Early on when we moved back into the condo in 2016, a black male in his late 20s-early 30s pulled up beside me and the dogs while we were walking, rolled down the windows of his white 2015 Cadillac, and said “Hey, Ms. B! How are you?” Turns out this was one of my former students from Harper High School, that most troubled school spotlighted by “This American Life” in the shows only 2-part episode. We talked that day and I found out he was living in the condo building across the street from ours with his mother and working for one of the Ford Plants in Chicagoland. I have to be honest, with him coming from Harper and West Englewood, I had my suspicions at the time as to how he was able to afford a Cadillac and to have supposedly bought his mother a condo in Bronzeville, but I also know that regardless, he was a good person and one of my former students. Later I had Terry find out his name for me (“Who may I say wants me to tell my wife hello?”) and learned that he was one of my Stephens. We would say ‘hi’ and chitchat in passing and then in February 2018 we had a big snowstorm and Stephen and I had a conversation that blew me away, which I posted about on Facebook:

During 2020, Stephen and I have had a number of really good conversations–although he is a man of few words–about his car while he was working on it one day (he got the Caddie because the model was best in class in 2015), his work at the Ford Plant, and his priorities, and I’ve had a number of conversations with his mother, as well. She is so proud of her son–knowing full well what direction his life could have easily turned down.
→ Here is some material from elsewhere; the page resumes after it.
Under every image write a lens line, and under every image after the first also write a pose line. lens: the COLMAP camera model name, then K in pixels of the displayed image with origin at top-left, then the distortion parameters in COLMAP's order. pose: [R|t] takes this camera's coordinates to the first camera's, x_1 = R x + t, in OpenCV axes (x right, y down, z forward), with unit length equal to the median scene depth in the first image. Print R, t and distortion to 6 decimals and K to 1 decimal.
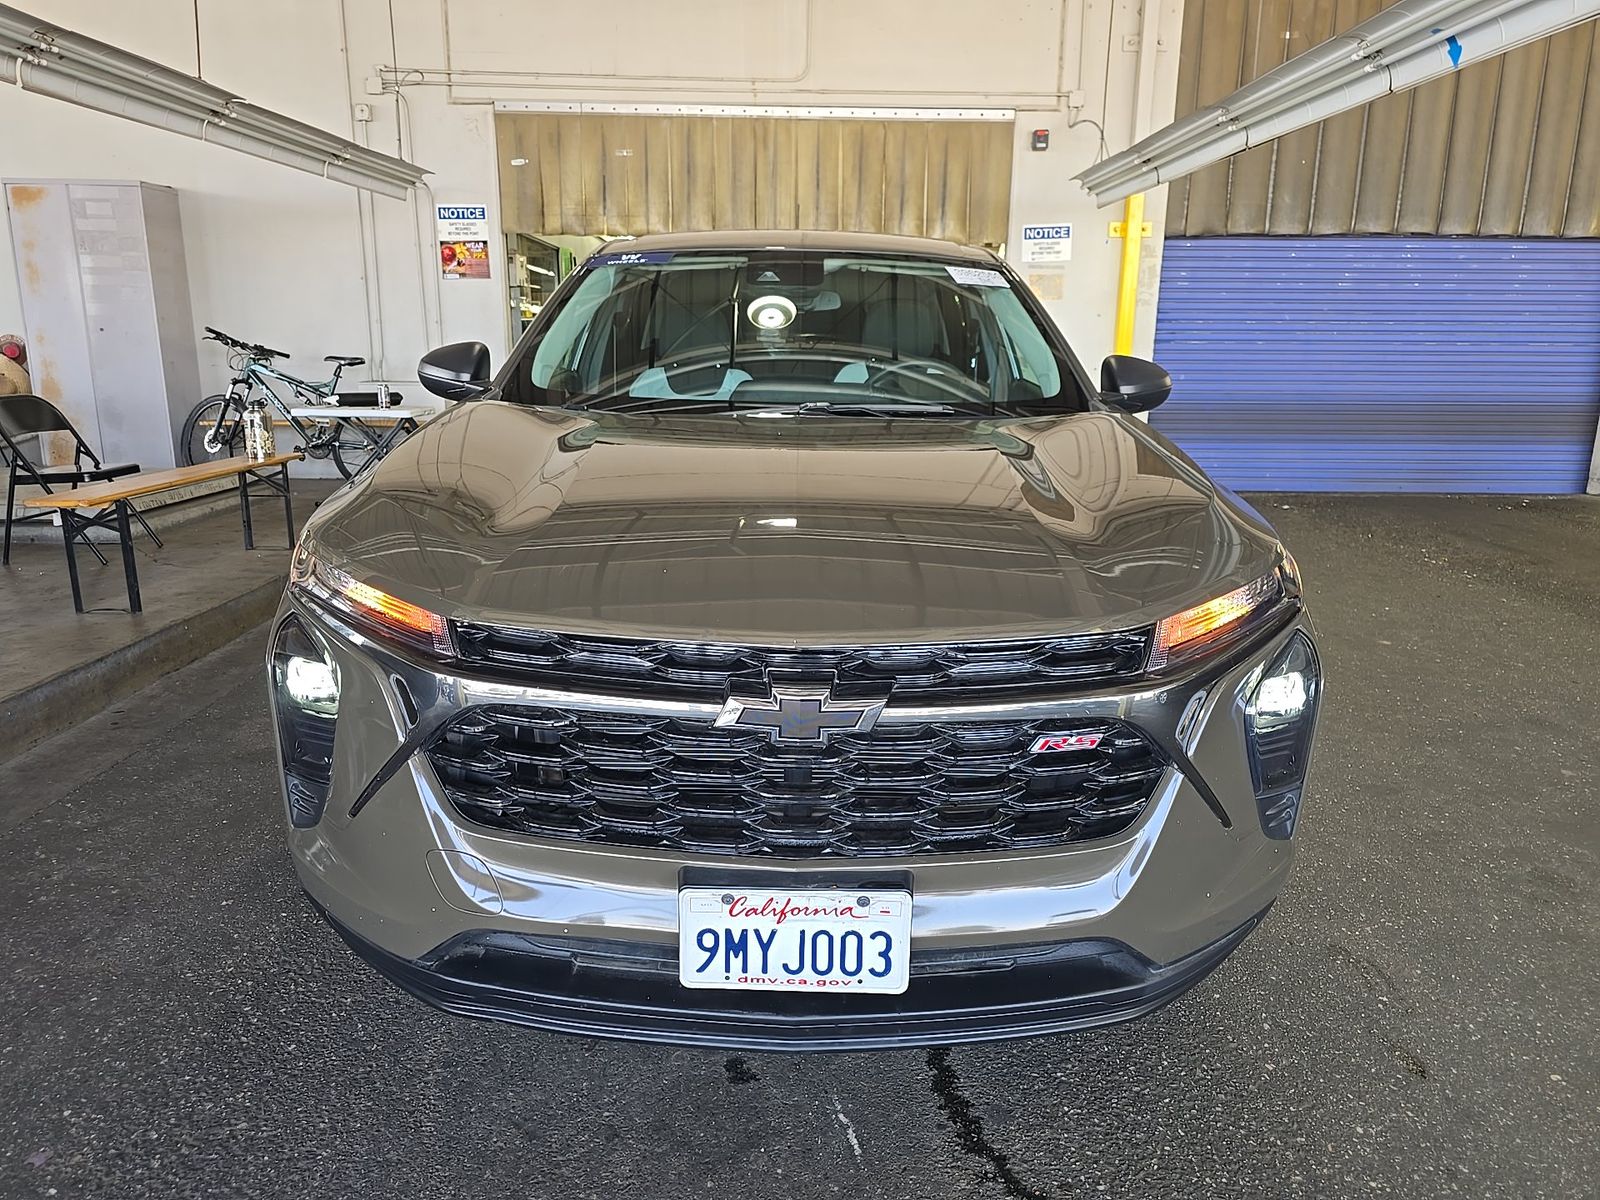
lens RADIAL K [[1063.2, 0, 807.0], [0, 1063.2, 600.3], [0, 0, 1]] dist [0.049175, -0.021934]
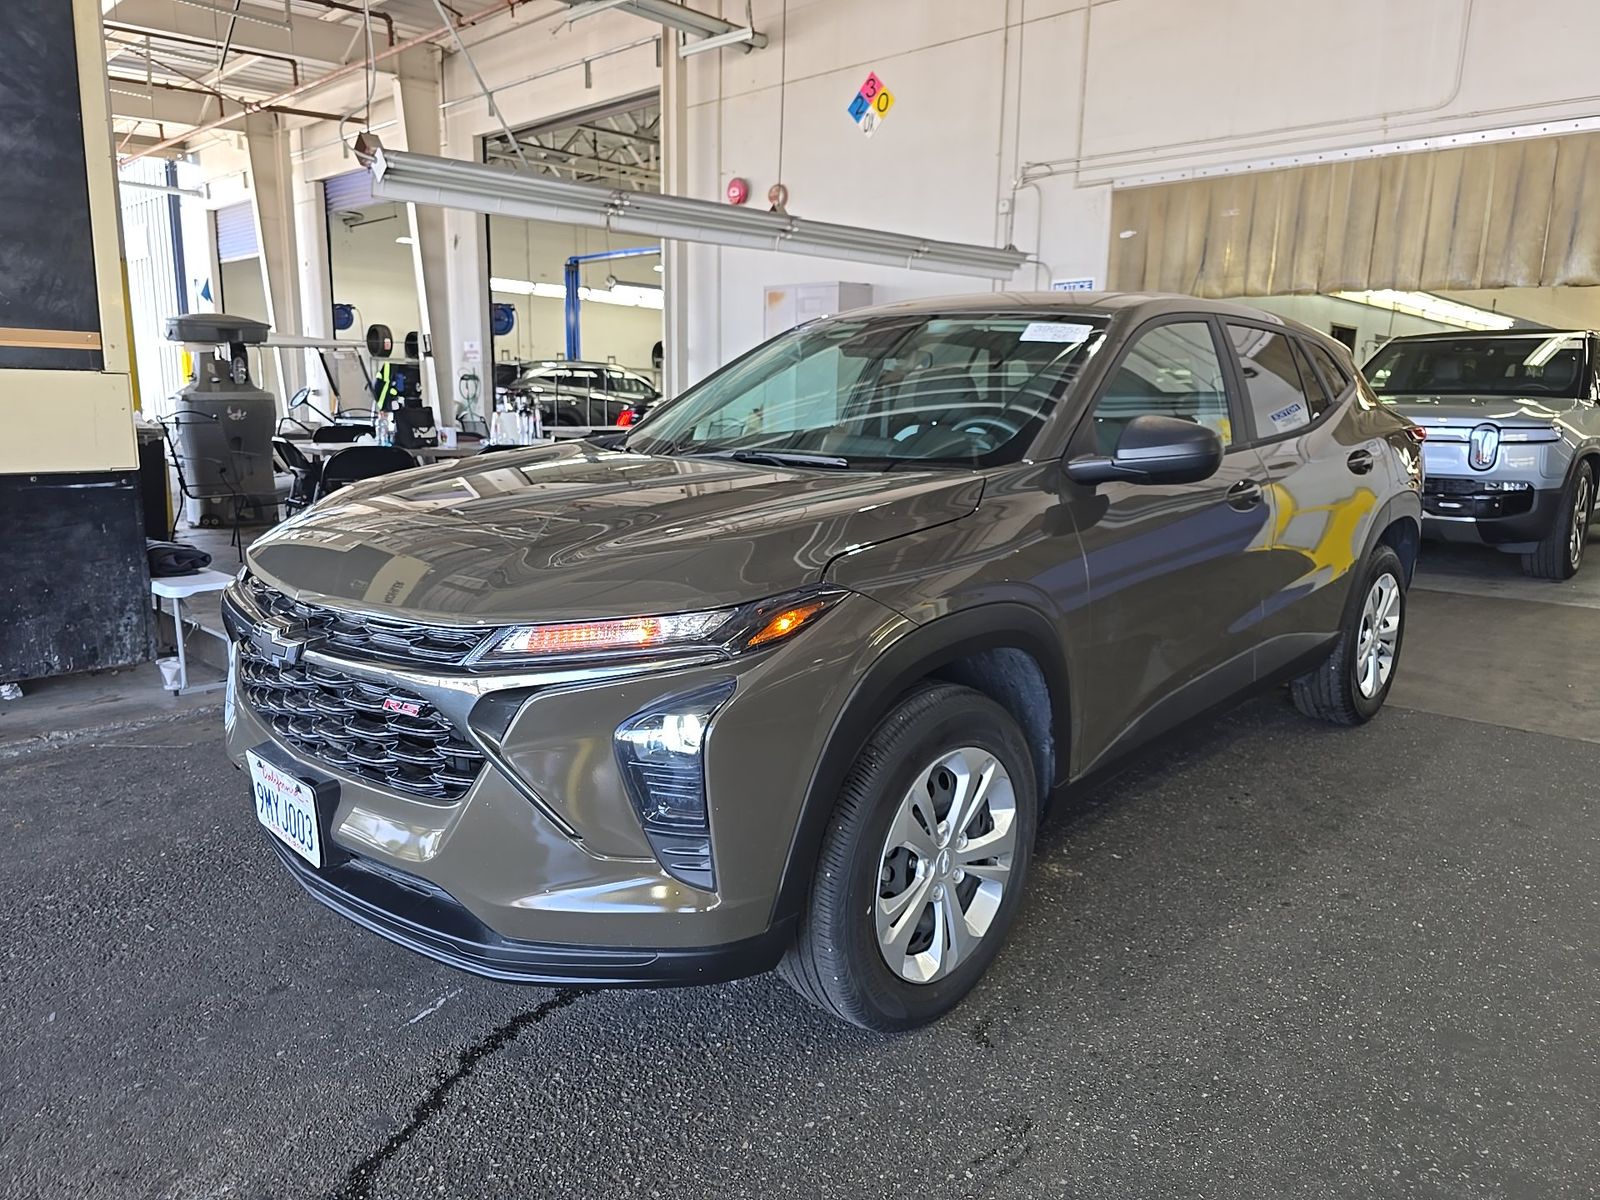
lens RADIAL K [[1063.2, 0, 800.1], [0, 1063.2, 597.1], [0, 0, 1]] dist [0.049175, -0.021934]
pose [[0.748701, 0.127018, -0.650625, 0.217144], [-0.166910, 0.985972, 0.000416, -0.011257], [0.641551, 0.108284, 0.759399, 0.051833]]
Stephen is also very intertwined with the days of civil unrest and marches following the George Floyd murder in late-May through early June in Chicago. Our building is a block away from a major intersection where there was a lot of looting and fires on May 31st, which blocked traffic and diverted it to our street. That weekend, that Sunday in particular, was something I have never experienced before in my life. However, because of my interactions with my neighbors and having to walk the dogs in the midst of it all, I had some of the most enlightening conversations ever that weekend, with Stephen and other neighbors.
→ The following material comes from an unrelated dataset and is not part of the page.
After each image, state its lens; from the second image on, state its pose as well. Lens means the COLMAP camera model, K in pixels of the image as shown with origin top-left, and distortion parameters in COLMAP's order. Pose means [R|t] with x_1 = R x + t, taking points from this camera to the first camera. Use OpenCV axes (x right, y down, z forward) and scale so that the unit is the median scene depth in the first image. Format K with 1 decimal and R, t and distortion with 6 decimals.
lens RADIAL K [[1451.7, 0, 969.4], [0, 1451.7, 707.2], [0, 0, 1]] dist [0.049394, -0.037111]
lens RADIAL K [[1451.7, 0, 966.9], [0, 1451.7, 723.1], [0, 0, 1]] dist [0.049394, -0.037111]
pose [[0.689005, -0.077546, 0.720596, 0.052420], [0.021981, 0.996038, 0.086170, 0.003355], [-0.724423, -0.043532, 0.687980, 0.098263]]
The damage done to our greater community was considerable and services, like buses, were suspended.

This slideshow requires JavaScript.

But the community was much more resilient than I expected, beginning to clean up and rebuild immediately.

And the Black Lives Matter march through Bronzeville the Tuesday after the unrest was empowering.

Spring turned into summer, which turned into fall, and still Bleu, Zora and I walked. And now that fall has become winter again, we have come full cycle.